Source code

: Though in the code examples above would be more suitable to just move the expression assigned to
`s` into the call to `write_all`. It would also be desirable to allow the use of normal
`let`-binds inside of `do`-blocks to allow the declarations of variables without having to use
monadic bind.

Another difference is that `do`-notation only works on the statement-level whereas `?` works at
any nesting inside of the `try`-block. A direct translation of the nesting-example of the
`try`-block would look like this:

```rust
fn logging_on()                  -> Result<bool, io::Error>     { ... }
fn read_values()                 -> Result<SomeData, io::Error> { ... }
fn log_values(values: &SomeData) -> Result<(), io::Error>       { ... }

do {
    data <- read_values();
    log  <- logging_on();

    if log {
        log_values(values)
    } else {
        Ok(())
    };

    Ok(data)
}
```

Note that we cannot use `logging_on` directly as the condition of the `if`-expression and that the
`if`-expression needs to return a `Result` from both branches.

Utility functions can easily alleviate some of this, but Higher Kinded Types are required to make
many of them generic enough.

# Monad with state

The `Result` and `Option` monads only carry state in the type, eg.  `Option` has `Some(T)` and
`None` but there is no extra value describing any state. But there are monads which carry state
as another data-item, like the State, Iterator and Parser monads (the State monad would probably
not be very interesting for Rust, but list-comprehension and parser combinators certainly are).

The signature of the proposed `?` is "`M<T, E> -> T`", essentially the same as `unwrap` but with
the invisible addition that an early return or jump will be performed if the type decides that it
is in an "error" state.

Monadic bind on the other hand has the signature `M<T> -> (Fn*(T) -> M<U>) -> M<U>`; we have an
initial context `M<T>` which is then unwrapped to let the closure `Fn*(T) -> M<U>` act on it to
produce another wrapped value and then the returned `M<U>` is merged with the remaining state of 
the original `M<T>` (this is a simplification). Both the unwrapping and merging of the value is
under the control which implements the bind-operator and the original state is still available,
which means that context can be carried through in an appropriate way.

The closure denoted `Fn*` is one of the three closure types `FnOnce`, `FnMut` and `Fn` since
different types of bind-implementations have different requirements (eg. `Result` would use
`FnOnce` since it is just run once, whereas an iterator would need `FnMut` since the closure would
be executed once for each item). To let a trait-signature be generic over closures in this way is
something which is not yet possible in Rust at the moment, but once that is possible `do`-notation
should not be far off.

▶ **Work request**: What you return must be the lines above that run from the line with "any nesting inside" to the line with "# Monad with state", inclusive, each copied exactly.

▶ **Written solution**:
any nesting inside of the `try`-block. A direct translation of the nesting-example of the
`try`-block would look like this:

```rust
fn logging_on()                  -> Result<bool, io::Error>     { ... }
fn read_values()                 -> Result<SomeData, io::Error> { ... }
fn log_values(values: &SomeData) -> Result<(), io::Error>       { ... }

do {
    data <- read_values();
    log  <- logging_on();

    if log {
        log_values(values)
    } else {
        Ok(())
    };

    Ok(data)
}
```

Note that we cannot use `logging_on` directly as the condition of the `if`-expression and that the
`if`-expression needs to return a `Result` from both branches.

Utility functions can easily alleviate some of this, but Higher Kinded Types are required to make
many of them generic enough.

# Monad with state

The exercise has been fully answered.